It is one of those peculiarities of Canadian football that success – not just failure – can be a ticket out of the league.
That's just the economic reality in a league where the pay scale can't compare to that of the National Football League with its billion-dollar broadcast revenues, drawn from a market of more than 300 million people.
And so CFL fans have come to accept that every few years a Jeff Garcia or a Cameron Wake, the kind of player who thrives in the three-down game, will want to prove himself against the best players in the world where he can maximize the financial return on his skills.
The incentives for coaches and general managers to move south are no different, although it's been a while since the NFL has gone looking to the CFL to fill a head coaching or senior management position, despite the fact names such as Jim Finks, Marv Levy, Bob Ackles, Bill Polian, Tim Ruskell and Thomas Dimitroff all have roots in the CFL.
Which is perhaps why last week's courting of Montreal general manager Jim Popp by the Indianapolis Colts caught so many people on both sides of the boarder by surprise.

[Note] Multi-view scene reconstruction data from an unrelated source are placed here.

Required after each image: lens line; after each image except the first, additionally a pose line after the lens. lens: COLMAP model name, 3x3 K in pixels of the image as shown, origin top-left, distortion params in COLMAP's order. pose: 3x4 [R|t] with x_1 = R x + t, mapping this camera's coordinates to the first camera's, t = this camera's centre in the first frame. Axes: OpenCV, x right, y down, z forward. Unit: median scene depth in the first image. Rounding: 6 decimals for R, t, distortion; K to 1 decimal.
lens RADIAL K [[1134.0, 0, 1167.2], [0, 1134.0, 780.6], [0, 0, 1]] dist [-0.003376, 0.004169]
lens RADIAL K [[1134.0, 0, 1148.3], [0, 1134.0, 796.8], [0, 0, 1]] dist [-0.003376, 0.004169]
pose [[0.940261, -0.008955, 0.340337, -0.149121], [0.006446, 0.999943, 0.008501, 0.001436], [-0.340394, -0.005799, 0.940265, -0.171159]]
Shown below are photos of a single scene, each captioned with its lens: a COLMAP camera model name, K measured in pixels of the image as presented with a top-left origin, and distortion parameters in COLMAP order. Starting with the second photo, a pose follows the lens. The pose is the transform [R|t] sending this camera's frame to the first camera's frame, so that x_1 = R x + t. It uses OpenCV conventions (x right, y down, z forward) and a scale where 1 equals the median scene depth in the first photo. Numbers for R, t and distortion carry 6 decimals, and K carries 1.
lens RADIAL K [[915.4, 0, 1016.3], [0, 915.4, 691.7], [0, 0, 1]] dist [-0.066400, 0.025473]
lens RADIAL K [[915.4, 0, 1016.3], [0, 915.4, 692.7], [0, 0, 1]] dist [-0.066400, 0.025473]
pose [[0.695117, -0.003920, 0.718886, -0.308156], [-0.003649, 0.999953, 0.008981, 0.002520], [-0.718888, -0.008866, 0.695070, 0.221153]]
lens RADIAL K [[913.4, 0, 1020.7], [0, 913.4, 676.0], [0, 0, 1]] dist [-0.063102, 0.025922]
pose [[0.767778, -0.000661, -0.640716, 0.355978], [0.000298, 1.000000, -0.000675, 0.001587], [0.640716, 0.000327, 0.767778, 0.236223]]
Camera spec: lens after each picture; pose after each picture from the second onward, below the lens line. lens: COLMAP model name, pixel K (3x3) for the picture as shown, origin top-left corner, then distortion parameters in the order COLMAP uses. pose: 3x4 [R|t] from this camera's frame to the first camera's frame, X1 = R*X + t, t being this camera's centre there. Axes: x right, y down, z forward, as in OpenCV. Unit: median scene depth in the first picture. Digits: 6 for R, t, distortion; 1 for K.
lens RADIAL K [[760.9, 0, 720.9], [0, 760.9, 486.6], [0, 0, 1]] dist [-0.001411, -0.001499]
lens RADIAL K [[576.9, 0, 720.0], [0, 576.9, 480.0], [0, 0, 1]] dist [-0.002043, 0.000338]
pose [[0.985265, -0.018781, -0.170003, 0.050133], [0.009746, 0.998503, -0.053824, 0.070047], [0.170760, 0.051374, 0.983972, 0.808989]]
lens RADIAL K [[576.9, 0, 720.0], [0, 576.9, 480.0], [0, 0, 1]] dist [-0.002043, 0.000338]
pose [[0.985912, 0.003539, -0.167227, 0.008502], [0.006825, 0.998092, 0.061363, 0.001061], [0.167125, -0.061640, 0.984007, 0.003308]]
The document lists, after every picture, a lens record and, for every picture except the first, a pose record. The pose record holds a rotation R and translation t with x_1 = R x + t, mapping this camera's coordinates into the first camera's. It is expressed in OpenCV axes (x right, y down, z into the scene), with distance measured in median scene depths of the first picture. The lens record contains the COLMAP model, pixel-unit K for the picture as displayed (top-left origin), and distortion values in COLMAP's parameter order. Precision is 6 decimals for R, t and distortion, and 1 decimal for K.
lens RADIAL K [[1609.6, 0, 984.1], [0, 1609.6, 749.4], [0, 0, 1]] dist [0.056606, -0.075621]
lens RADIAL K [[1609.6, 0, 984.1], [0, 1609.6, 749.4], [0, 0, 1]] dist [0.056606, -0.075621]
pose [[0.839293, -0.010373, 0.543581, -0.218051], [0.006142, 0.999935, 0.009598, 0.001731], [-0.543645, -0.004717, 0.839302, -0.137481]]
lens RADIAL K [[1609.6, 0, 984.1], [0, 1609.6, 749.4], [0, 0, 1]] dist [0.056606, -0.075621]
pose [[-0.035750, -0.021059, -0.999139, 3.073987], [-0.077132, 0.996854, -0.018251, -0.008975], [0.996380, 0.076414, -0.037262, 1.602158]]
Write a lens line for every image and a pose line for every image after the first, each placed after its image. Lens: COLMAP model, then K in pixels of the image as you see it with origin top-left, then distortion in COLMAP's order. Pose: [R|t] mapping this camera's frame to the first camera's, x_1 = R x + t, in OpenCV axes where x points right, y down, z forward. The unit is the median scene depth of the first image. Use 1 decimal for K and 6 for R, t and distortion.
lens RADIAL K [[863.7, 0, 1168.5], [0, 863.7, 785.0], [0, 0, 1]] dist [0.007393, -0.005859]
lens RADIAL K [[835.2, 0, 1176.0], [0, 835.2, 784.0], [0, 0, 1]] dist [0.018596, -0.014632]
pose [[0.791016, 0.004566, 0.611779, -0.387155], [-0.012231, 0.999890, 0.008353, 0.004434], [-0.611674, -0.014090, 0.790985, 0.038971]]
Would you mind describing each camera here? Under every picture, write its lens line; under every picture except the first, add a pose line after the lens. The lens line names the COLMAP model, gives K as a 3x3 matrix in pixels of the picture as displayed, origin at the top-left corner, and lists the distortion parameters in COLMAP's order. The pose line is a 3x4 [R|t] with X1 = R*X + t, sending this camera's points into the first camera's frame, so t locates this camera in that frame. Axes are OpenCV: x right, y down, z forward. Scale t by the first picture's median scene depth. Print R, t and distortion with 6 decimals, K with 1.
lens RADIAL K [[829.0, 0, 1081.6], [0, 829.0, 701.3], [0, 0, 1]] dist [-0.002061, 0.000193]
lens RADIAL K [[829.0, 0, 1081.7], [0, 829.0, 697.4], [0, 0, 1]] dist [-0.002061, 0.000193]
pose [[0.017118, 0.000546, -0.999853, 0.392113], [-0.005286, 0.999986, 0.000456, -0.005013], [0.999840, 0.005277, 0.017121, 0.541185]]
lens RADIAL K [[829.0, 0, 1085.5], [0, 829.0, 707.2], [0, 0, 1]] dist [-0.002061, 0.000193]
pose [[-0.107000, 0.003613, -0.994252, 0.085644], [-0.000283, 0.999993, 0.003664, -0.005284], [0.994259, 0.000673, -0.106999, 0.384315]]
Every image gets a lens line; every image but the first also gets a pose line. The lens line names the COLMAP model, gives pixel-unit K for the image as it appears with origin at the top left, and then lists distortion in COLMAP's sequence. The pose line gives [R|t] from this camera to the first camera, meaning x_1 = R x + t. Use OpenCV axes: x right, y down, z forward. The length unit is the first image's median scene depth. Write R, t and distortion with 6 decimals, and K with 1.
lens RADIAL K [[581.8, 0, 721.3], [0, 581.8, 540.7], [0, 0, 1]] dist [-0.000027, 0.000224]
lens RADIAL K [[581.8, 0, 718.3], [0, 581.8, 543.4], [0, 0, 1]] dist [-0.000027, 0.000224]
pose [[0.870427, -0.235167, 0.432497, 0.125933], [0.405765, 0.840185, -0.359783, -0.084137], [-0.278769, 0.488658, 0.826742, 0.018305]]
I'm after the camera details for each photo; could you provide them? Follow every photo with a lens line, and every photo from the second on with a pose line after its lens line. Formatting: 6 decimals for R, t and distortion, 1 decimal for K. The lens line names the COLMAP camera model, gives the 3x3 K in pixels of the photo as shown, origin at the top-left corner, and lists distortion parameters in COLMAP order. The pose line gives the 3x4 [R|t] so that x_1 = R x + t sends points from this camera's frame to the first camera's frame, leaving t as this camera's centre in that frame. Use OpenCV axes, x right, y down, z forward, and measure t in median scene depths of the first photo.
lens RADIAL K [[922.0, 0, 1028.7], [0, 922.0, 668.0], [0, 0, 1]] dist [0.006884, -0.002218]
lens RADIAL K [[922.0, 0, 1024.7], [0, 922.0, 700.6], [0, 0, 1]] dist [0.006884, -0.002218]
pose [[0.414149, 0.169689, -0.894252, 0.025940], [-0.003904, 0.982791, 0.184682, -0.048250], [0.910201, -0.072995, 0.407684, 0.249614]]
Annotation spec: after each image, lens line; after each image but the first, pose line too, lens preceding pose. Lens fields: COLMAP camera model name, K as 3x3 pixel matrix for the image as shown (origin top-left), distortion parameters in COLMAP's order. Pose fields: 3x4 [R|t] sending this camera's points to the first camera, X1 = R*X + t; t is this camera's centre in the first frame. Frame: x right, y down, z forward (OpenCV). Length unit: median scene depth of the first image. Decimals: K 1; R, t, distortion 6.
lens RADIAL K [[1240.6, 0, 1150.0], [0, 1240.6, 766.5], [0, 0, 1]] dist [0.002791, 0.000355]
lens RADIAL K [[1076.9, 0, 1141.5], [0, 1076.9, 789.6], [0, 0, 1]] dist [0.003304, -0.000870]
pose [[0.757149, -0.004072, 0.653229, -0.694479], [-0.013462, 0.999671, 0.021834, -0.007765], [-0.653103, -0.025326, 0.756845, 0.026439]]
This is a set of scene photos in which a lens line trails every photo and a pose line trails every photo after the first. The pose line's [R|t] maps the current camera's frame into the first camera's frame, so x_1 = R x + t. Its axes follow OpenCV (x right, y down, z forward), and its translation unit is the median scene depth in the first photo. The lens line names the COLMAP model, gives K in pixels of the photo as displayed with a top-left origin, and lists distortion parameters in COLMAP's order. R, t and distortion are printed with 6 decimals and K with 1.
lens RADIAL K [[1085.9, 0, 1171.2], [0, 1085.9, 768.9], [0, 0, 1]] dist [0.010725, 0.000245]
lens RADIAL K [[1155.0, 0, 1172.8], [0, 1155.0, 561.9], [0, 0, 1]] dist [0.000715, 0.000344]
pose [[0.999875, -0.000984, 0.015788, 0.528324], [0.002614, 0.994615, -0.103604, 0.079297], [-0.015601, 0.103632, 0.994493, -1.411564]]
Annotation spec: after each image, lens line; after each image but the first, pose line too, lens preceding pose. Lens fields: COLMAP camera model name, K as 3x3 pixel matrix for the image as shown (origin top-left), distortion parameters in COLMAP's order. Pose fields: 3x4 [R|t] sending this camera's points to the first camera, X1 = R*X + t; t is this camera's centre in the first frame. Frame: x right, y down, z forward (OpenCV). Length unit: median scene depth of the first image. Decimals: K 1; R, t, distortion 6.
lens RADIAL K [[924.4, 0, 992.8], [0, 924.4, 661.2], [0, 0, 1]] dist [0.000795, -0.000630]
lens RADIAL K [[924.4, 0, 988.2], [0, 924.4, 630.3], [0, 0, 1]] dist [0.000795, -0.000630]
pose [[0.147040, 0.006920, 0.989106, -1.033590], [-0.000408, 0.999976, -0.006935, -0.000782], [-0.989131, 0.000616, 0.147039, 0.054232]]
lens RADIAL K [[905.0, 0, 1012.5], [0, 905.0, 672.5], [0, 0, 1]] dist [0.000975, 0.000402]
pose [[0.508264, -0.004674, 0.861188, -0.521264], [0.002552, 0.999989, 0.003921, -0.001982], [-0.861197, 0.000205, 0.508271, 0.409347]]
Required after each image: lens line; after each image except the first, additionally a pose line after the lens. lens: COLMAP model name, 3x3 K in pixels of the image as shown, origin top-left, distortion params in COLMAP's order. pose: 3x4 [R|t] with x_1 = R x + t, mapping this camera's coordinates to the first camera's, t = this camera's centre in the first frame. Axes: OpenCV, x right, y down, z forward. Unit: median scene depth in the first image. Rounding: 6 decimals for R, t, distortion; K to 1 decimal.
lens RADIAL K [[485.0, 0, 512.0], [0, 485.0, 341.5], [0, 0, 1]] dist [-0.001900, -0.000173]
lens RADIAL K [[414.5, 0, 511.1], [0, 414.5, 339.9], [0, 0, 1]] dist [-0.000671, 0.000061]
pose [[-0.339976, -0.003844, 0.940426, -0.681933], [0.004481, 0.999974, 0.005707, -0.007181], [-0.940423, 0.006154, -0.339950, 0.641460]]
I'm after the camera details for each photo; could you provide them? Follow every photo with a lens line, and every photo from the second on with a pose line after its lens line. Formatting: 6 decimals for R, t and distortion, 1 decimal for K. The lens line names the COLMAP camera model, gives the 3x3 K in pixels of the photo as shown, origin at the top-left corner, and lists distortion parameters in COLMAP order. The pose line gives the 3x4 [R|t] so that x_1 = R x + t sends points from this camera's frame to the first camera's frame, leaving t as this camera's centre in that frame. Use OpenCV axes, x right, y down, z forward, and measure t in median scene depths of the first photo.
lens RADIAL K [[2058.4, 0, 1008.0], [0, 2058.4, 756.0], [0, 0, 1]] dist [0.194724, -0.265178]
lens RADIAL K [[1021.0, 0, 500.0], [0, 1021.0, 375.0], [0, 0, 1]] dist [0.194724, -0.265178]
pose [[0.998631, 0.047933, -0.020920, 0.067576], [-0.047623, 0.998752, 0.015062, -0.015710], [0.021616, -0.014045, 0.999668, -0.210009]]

The Colts – who eventually hired Philadelphia Eagles director of player personnel Ryan Grigson -- had their choice of any number of young, aspiring general managers from within the ranks of 32 teams. And yet among the four finalists they chose to interview was someone who has never worked a day in the NFL.
But is there really any reason to believe that Popp's skill set and track record of success wouldn't translate to the NFL, any less than Cameron Wake's pass rush wouldn't succeed or Jon Ryan wouldn't be able to punt?
Popp, raised in North Carolina as the son of an NFL and NCAA coach, has spent nearly his entire career in the CFL. He joined the Saskatchewan Roughriders as receivers coach and director of player personnel back in 1992, then moved on to join the Baltimore expansion franchise as general manager in 1994, leading the Stallions to back-to-back Grey Cup games.
When the Stallions moved north to become the reincarnated Alouettes, the success continued, with the Als having played in eight of the past 12 Grey Cup games.
To say success has followed Popp throughout his time in the CFL would be an understatement. In 18 seasons, the Baltimore-Montreal franchise has amassed a regular season record of 214-110, had one sub-.500 season, played in 15 Division finals, 10 Grey Cup games and won four championships.
There has been just one employee who's been there for every second of that impressive run.
Among the people who've followed Popp's success is former NFL general manager Ernie Accorsi. Accorsi, who retired from the New York Giants in 2007, first met Popp when his father, Joe, coached for him with the Cleveland Browns of the late 1980s.
"I think he is one of the better GM candidates (for) our league and I've recommended him a couple of times," said Accorsi, who declined to say whether Indianapolis was one of those. "No one who has not been a GM in the NFL can talk about a record like his. It's unbelievable."
There are two keys to Popp's success. He's been able to identify his team's most valuable assets and retain them, while demonstrating a remarkable ability to recruit new talent to fill void left by those who depart.
Those same skills are exactly what wins in the NFL.
Popp's uncanny knack for finding excellent football players among those overlooked by all 32 NFL teams may have as much value south of the border as it does in the CFL.
"I visited the Als camp in 2009 and sat in with some of the personnel meetings with Jim and listened to him handle those and was very impressed," said Accorsi.
It's not easy to crack the NFL executive management ranks coming from the CFL, but the respect and publicity Popp earned through the Indianapolis process should make him a candidate elsewhere.
"I'm just so happy he got an opportunity to interview in Indy," said Accorsi, who recommended Dimitroff to Atlanta Falcons owner Arthur Blank back in 2008.. "Sometimes it takes a few interviews. I've done the best I can to propagate his name."
It can be argued that Popp is nearing the point in his career where he has not that much left to prove in the CFL. And while he remains loyal to the Alouettes and owner Robert Wetenhall, those who know him well insist that the desire to challenge his skills against NFL general managers has grown increasingly stronger in recent years.
The CFL will be richer if he stays. But it won't be a surprise if he doesn't.